5. Ela Minus – they told us it was hard, but they were wrong (Song): Originally I had this all teed up to be in my top 10 songs of the year then discovered it came out in 2020. This has all the good things we appreciate in a dance track – dark, moody, mysterious, atmospheric, incessant beat, buried vocals, etc. The Brooklyn based Colombian, knocked us out with one of our favourite tracks that we heard in 2021.
4. The Tragically Hip – Saskadelphia (EP): Growing up as a teenager in Canada in the early 90s it was practically a prerequisite to like The Tragically Hip. They are not a band I normally put on the stereo as their music is ubiquitous around these parts but when they released this EP of music recorded around the time of the Road Apples album, I was all in. I didn’t realize how much I wanted to hear them until I did. Another great entry into their legacy and hopefully not the last.

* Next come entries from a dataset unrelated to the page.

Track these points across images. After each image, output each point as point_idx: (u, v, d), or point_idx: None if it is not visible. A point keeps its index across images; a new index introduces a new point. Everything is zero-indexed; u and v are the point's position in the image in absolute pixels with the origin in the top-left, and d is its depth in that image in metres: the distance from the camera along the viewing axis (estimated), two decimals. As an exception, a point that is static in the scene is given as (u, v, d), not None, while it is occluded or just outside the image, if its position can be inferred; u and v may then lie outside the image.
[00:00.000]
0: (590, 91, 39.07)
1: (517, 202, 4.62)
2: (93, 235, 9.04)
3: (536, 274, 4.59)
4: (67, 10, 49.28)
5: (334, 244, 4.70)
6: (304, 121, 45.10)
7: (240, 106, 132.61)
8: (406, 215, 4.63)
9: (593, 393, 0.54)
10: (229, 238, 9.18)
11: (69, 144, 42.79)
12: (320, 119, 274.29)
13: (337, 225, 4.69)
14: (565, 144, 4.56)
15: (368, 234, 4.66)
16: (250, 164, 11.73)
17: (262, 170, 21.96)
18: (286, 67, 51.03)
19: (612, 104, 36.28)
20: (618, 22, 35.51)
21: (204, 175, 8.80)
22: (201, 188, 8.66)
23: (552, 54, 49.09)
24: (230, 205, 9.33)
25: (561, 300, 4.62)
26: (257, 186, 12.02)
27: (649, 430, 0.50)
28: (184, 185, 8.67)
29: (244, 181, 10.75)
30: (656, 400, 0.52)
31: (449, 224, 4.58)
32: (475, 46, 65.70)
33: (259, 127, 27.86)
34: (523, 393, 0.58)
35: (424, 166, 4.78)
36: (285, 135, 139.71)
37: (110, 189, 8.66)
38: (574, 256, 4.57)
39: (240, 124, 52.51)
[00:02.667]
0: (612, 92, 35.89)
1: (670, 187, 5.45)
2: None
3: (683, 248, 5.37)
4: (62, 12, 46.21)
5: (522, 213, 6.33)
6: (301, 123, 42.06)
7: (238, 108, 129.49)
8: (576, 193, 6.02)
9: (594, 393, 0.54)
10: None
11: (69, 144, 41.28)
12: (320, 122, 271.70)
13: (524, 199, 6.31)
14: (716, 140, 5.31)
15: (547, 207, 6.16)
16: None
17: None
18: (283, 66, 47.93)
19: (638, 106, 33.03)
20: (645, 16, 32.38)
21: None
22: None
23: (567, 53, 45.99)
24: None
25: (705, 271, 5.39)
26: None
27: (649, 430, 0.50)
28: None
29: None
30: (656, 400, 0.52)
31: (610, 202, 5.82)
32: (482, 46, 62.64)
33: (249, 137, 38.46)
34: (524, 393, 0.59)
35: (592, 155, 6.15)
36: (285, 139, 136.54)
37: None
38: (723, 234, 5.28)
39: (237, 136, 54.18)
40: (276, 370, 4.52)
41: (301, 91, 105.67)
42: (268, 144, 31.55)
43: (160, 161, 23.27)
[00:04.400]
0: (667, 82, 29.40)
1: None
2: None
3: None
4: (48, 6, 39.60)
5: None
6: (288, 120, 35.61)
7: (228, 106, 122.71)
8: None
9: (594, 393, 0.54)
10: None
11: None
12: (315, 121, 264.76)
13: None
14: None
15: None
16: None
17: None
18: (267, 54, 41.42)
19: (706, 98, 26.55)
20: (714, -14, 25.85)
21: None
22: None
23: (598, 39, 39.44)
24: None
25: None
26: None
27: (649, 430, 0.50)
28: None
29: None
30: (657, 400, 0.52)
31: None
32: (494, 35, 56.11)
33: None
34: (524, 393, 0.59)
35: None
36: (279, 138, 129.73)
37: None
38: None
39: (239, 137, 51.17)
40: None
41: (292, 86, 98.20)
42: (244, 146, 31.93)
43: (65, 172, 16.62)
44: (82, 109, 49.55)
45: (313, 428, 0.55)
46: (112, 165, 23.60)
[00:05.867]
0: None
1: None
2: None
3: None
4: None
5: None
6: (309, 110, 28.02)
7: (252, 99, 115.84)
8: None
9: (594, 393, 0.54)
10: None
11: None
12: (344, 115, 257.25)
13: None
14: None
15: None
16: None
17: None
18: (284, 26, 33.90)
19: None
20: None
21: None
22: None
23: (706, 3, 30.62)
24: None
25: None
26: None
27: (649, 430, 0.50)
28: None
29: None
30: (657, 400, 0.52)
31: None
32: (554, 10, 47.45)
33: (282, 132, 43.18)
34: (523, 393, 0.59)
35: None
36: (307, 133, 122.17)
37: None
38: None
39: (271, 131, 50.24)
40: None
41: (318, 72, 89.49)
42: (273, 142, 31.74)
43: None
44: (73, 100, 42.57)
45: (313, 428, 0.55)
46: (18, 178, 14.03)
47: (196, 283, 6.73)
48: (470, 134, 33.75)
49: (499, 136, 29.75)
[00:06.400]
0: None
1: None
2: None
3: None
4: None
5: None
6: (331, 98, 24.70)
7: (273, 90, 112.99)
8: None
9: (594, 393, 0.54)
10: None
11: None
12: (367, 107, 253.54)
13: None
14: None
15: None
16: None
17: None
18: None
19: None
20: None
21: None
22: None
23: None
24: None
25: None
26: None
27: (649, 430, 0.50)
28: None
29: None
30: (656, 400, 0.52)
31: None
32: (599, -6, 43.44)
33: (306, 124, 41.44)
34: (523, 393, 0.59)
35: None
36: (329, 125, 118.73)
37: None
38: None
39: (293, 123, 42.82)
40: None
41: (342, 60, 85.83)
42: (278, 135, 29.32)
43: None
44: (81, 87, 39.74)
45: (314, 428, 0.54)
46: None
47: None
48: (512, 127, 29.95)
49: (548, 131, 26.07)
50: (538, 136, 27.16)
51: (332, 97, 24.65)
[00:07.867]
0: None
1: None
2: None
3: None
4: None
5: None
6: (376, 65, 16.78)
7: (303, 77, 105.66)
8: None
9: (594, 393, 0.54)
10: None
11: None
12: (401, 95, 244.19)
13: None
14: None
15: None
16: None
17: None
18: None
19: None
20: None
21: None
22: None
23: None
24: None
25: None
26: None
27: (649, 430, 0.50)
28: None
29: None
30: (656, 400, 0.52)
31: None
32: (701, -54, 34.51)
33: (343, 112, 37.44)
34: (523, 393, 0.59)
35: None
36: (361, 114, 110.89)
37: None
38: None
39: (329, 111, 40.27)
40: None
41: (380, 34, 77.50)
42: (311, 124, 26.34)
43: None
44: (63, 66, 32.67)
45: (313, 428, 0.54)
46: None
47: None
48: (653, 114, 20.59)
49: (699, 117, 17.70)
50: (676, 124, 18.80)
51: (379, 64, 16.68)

3. Limp Bizkit – Break Stuff (Live at Lollapalooza 2021) (Song) : I was never a Limp Bizkit fan, not even as a guilty pleasure. This video appeared soon after the heavy handed Woodstock 99 documentary that cast the band as having ruined the hippie esthetic. Looking like your dad (if he was one of the Beastie Boys), singer Fred Durst was in fine form by making fun of the documentary before tearing up the crowd. The music seems better with humour and nostalgia than it did in the late 90s as a lifestyle.
2. Oasis – Knebworth 1996 (2CD + Documentary): 25 years on from the legendary Knebworth weekend; the band released a documentary, concert films of both nights, and an album. Mainly featuring tracks from the first two albums + B-sides, the performance catches the band at their peak. The documentary starts off a bit slow but continues to build with each song with one highlight being John Squire joining the lads for a guitar solo on “Champagne Supernova”. Acting in stark contrast to the Woodstock 99 doc, this was all peace and love with plenty of cigarettes and alcohol.
1. The Beatles – Let It Be/Get Back (2CD edition + Documentary) – One of the most anticipated releases of the year was Peter Jackson’s extraordinary Get Back documentary on The Beatles making of the Let It Be album and sessions leading up to the famous rooftop concert. Remarkable to see classic songs written in just a few weeks with the highlight being Paul McCartney creating “Get Back” on the spot. While the Let It Be album is the lesser of the last few releases by the band, the second disc of alternative takes were helluva lot of fun to listen to and explore. Much more to be heard for those willing to spend the extra cash on the super deluxe edition.